Journal Opinion: 40 Years of The Business Journal

YOUNGSTOWN, Ohio – This edition of The Business Journal kicks off our 40th year of publication. Each issue this year will include a look-back story. Who did what to advance our region?   What worked? What didn’t? Where are they now? In July, we’ll publish a double edition, “40 Years of The Business Journal.”

We could not foresee the changes that have taken place in the Mahoning and Shenango valleys since 1984, when the region was still reeling from Black Monday and seeking a quick-fix to move forward.

Then, new-car dealerships were owned by local interests. Banking was conducted at Dollar Savings & Trust, Mahoning Bank, Home Savings and Loan and First Federal – names that consolidations would erase along with many more in other industries.

Cellular phones (at first affectionately referred to as “bricks”), computers and fax machines were only starting to become commonplace, their technology far from the multifunctional machines we use today. 

One of our early editorials focused on where in downtown Youngstown a proposed federal building might be constructed, a structure that eventually was built on the site of the old Voyager Motor Inn across from the Mahoning County Courthouse. The owner of the former Haber Furniture store (later redeveloped by Ohio One Corp. into an office building) had sought the federal project for his property, while The Business Journal argued for a West End site.

Another editorial in our early days was a plea to General Motors to build its plant for the new Saturn brand in the Mahoning Valley, one of countless pleas from communities across the nation that sought the jobs and investment the project would bring.

Yet another editorial lamented the closings of three downtown retailers. The owner of one store blamed the “negative attitude of the area, particularly on the part of our local daily news media and other media.”

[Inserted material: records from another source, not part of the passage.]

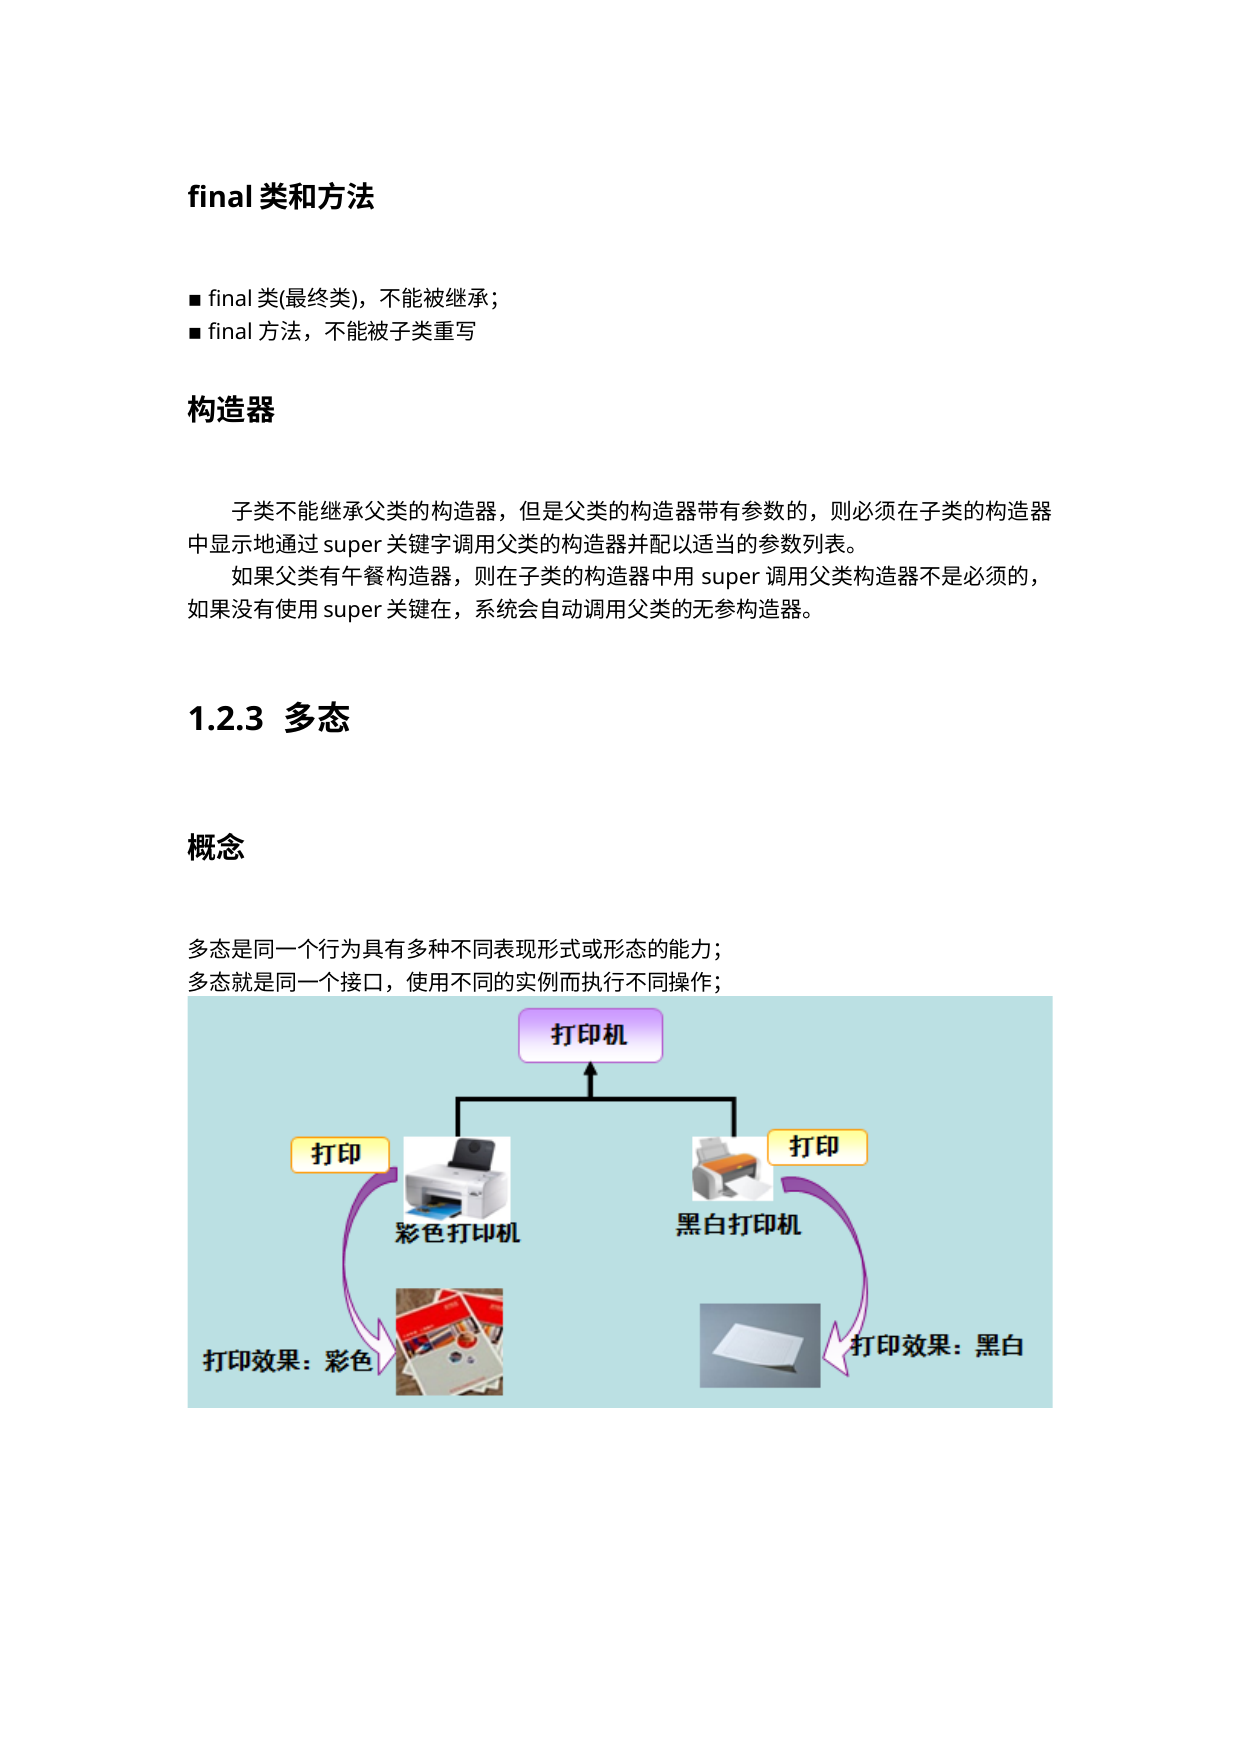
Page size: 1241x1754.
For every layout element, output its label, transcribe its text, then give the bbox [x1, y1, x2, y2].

text ▪ final 方法，不能被子类重写 [187, 313, 1053, 346]
subtitle 构造器 [187, 375, 1053, 440]
subtitle final类和方法 [187, 162, 1053, 227]
text 多态就是同一个接口，使用不同的实例而执行不同操作； [187, 964, 1053, 996]
picture [187, 996, 1053, 1408]
text ▪ final类(最终类)，不能被继承； [187, 281, 1053, 313]
text 多态是同一个行为具有多种不同表现形式或形态的能力； [187, 932, 1053, 964]
text 子类不能继承父类的构造器，但是父类的构造器带有参数的，则必须在子类的构造器中显示地通过super关键字调用父类的构造器并配以适当的参数列表。 [187, 494, 1053, 559]
text 如果父类有午餐构造器，则在子类的构造器中用super调用父类构造器不是必须的，如果没有使用super关键在，系统会自动调用父类的无参构造器。 [187, 559, 1053, 624]
subtitle 概念 [187, 813, 1053, 878]
subtitle 多态 [187, 683, 1053, 748]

There certainly was no shortage of naysayers in 1984. Was there a place for a business publication in a market served by two daily newspapers, three network-affiliated television stations and a handful of AM radio stations with their own news departments? 

Argued our August 1984 editorial, “We believe the business community is the major force in revitalizing this area. The business community must have a common communications medium to go further. Here we are.”